Source records:
::::

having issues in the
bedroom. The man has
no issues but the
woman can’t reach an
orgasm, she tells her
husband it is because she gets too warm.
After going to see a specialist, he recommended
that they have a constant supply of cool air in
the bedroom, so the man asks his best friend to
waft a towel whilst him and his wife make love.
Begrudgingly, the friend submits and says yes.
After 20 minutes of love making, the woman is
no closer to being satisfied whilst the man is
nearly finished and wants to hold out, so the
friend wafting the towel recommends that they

::::

> Exercise prompt: Restate word for word the lines of the data above, starting at the line containing "woman can’t reach an" and ending at the line containing "Begrudgingly, the friend", both included, and nothing more.

> Answer for the task:
woman can’t reach an
orgasm, she tells her
husband it is because she gets too warm.
After going to see a specialist, he recommended
that they have a constant supply of cool air in
the bedroom, so the man asks his best friend to
waft a towel whilst him and his wife make love.
Begrudgingly, the friend submits and says yes.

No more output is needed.